Check out this great little video of Dan, talking about his research.

A snippet from my lecture 
Up next, I gave a talk about the main findings from my PhD; I have talked mainly at conferences about my shell disease susceptibility work but my lesser known research concerning parasites (see last weeks blog post... and more in next weeks!) and MPAs, were very interesting to share. It's great to talk informally about this, and to get some ideas together for future work. 

Charlie is currently writing up his PhD and gave us a short overview of his findings so far. The National Lobster Hatchery's main mission is to create a sustainable lobster fishery in Cornwall and in order to do this, the number one research priority is to monitor the success of it's primary charitable objective (i.e. the stock enhancement program). In order to do this, they must be able to estimate survival rates for hatchery reared lobsters in the wild, as well as their contribution to catches of landing-sized European lobster. To do this, genetic analysis of Cornish lobster stocks is essential, and something that Charlie has been working on. He has also been examining tagging systems that will enable stakeholders to easily identify hatchery reared animals. So far, Charlie has found that the lobsters around the Cornish coast all seem to come from one gene pool, which is good for the release programme which relies on volunteers to bring in berried hens (expectant lobster mums) from various locations. 

Spot the baby lobsters!
I think we are a very talkative lot so we didn't have much time for poor Carly to talk to us about her new and exciting project which focuses on developing sea based culture of lobsters in containers, a rearing technique that exhibits the potential for a low carbon form of rearing with no feed costs. This is a consortium project, led by the National Lobster Hatchery, which follows on from an earlier project also funnded by Innovate UK/BBSRC. Carly completed both her BSc and PhD projects at the hatchery, concentrating on the optimisation of the rearing diets for early life stages of the European lobster, in order to enhance growth, survival and health using biotic dietary supplements.

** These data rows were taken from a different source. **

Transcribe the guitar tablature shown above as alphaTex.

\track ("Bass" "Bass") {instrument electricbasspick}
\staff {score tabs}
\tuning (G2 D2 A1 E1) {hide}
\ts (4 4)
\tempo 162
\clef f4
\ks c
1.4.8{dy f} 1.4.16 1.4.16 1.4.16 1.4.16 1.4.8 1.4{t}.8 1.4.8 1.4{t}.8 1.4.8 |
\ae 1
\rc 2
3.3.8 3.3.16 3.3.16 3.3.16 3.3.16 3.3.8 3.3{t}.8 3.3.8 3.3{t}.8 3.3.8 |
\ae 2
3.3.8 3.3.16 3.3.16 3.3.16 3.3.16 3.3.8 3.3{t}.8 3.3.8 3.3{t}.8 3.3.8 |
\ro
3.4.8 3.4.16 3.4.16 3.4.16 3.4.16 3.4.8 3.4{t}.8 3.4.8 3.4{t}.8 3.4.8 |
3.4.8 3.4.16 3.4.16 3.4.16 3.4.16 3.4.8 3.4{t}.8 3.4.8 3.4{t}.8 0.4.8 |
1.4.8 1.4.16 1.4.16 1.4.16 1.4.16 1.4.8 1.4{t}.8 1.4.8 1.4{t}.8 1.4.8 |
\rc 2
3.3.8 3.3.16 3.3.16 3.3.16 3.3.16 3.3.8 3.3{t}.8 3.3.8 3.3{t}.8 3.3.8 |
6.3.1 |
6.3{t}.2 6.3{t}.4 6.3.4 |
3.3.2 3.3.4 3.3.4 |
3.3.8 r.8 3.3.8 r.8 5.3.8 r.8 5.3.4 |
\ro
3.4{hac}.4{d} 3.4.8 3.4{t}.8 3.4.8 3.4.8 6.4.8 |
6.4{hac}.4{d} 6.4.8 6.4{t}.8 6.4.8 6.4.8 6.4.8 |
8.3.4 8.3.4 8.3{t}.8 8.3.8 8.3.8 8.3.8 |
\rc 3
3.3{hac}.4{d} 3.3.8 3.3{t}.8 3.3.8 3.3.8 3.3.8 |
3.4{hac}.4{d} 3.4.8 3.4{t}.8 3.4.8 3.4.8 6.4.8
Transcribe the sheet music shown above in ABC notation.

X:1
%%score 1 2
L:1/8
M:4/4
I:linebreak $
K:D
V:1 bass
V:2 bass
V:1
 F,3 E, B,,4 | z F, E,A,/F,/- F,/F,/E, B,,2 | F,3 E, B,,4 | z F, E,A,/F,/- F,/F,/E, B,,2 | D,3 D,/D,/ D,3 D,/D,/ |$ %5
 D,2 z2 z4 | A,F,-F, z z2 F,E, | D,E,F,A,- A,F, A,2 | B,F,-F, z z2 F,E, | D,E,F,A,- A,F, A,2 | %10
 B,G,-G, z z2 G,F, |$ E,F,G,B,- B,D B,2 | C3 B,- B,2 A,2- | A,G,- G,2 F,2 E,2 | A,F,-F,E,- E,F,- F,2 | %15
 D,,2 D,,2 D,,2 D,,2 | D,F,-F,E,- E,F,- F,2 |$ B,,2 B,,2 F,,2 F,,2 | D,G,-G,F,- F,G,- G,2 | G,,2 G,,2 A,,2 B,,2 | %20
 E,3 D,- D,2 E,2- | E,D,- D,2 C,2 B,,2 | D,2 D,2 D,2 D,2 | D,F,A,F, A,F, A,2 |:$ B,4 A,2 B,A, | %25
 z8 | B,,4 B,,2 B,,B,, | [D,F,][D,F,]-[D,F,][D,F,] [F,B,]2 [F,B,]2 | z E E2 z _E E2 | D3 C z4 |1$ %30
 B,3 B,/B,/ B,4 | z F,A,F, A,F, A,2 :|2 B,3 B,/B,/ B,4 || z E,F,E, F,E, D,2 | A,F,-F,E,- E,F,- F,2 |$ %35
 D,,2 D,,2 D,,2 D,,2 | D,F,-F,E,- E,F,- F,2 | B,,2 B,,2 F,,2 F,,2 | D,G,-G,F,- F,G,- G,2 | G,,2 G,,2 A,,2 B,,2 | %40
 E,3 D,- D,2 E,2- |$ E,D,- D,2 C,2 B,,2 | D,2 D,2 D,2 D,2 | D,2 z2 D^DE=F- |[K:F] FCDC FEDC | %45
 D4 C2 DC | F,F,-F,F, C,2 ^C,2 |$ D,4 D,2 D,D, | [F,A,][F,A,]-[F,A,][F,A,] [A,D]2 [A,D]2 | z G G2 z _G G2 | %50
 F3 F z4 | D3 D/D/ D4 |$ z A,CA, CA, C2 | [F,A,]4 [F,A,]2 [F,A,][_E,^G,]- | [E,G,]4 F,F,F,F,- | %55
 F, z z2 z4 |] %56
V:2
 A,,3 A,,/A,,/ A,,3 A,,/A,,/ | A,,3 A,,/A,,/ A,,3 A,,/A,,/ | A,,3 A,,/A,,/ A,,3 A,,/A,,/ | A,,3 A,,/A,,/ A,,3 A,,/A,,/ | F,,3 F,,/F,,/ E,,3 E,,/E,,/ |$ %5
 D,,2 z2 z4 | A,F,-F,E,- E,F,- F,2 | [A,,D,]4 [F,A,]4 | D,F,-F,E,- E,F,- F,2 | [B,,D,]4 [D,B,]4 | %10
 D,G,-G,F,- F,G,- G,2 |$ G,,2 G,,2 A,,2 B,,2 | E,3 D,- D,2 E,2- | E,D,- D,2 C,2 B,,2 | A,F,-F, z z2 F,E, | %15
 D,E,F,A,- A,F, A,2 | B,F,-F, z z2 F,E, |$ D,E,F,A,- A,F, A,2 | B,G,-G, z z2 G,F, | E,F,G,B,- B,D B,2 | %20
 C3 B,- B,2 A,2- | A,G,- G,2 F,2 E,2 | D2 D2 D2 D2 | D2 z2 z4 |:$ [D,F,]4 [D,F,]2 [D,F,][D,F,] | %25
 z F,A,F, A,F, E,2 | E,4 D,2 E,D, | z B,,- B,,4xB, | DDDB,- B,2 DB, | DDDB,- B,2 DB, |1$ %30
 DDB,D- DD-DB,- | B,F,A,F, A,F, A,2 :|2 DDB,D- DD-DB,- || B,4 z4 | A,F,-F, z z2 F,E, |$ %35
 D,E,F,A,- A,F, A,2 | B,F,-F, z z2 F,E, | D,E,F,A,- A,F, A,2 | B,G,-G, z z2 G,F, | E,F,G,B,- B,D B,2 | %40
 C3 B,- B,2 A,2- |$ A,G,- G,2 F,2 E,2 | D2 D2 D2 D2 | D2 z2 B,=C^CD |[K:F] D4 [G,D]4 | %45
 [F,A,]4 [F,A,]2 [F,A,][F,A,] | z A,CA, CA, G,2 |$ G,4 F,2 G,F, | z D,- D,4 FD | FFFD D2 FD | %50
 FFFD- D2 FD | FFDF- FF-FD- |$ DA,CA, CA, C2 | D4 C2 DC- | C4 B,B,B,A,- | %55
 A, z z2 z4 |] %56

The hatchery also hosts students who work on small but important projects and so we also heard interesting presentations from Dan Sankey, who is working on lobster behaviour and is soon to begin an MRes at Swansea University; and Grace Dugdale, a BSc student at Cardiff University who is working on a placement year alongside Carly at the hatchery. Grace is looking into the effects of probiotics on lobster juveniles. Also in attendance were Adam Bates, who is working towards an MPhil in European lobster genomics and Joe Augier who previously completed his undergraduate project at the hatchery and is going on to do an MRes.

In all, it was a great way to reconnect with the lobster team, over a year after meeting at the ICWL in Mexico. I would like to acknowledge all in #Teamlobster for helping me to write this blog post… lobster scientists, unite!